(Stored data entries)

Content starts

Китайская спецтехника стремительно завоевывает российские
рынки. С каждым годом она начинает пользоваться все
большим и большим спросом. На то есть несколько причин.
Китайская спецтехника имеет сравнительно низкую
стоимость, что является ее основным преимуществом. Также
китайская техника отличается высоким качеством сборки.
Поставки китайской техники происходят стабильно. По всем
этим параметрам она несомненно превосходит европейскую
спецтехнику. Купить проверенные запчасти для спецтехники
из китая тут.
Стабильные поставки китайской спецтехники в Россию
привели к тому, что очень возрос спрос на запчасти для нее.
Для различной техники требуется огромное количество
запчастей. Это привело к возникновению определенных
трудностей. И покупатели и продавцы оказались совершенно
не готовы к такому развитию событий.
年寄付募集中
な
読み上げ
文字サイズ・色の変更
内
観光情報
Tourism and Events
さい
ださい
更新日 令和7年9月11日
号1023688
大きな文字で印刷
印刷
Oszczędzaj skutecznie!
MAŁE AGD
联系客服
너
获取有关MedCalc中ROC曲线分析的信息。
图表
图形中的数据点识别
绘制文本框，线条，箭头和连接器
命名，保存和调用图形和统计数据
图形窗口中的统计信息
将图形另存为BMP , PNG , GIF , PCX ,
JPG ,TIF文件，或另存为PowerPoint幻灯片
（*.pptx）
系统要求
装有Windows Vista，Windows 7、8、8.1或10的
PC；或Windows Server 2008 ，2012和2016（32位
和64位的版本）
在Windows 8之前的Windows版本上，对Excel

Content ends

**Directions:**
Convert the lines of the entries above into a Markdown table with the columns "Row" and "Line," one numbered row per line and no rows for blank lines.

**Result below:**
| Row | Line |
|---|---|
| 1 | Китайская спецтехника стремительно завоевывает российские |
| 2 | рынки. С каждым годом она начинает пользоваться все |
| 3 | большим и большим спросом. На то есть несколько причин. |
| 4 | Китайская спецтехника имеет сравнительно низкую |
| 5 | стоимость, что является ее основным преимуществом. Также |
| 6 | китайская техника отличается высоким качеством сборки. |
| 7 | Поставки китайской техники происходят стабильно. По всем |
| 8 | этим параметрам она несомненно превосходит европейскую |
| 9 | спецтехнику. Купить проверенные запчасти для спецтехники |
| 10 | из китая тут. |
| 11 | Стабильные поставки китайской спецтехники в Россию |
| 12 | привели к тому, что очень возрос спрос на запчасти для нее. |
| 13 | Для различной техники требуется огромное количество |
| 14 | запчастей. Это привело к возникновению определенных |
| 15 | трудностей. И покупатели и продавцы оказались совершенно |
| 16 | не готовы к такому развитию событий. |
| 17 | 年寄付募集中 |
| 18 | な |
| 19 | 読み上げ |
| 20 | 文字サイズ・色の変更 |
| 21 | 内 |
| 22 | 観光情報 |
| 23 | Tourism and Events |
| 24 | さい |
| 25 | ださい |
| 26 | 更新日 令和7年9月11日 |
| 27 | 号1023688 |
| 28 | 大きな文字で印刷 |
| 29 | 印刷 |
| 30 | Oszczędzaj skutecznie! |
| 31 | MAŁE AGD |
| 32 | 联系客服 |
| 33 | 너 |
| 34 | 获取有关MedCalc中ROC曲线分析的信息。 |
| 35 | 图表 |
| 36 | 图形中的数据点识别 |
| 37 | 绘制文本框，线条，箭头和连接器 |
| 38 | 命名，保存和调用图形和统计数据 |
| 39 | 图形窗口中的统计信息 |
| 40 | 将图形另存为BMP , PNG , GIF , PCX , |
| 41 | JPG ,TIF文件，或另存为PowerPoint幻灯片 |
| 42 | （*.pptx） |
| 43 | 系统要求 |
| 44 | 装有Windows Vista，Windows 7、8、8.1或10的 |
| 45 | PC；或Windows Server 2008 ，2012和2016（32位 |
| 46 | 和64位的版本） |
| 47 | 在Windows 8之前的Windows版本上，对Excel |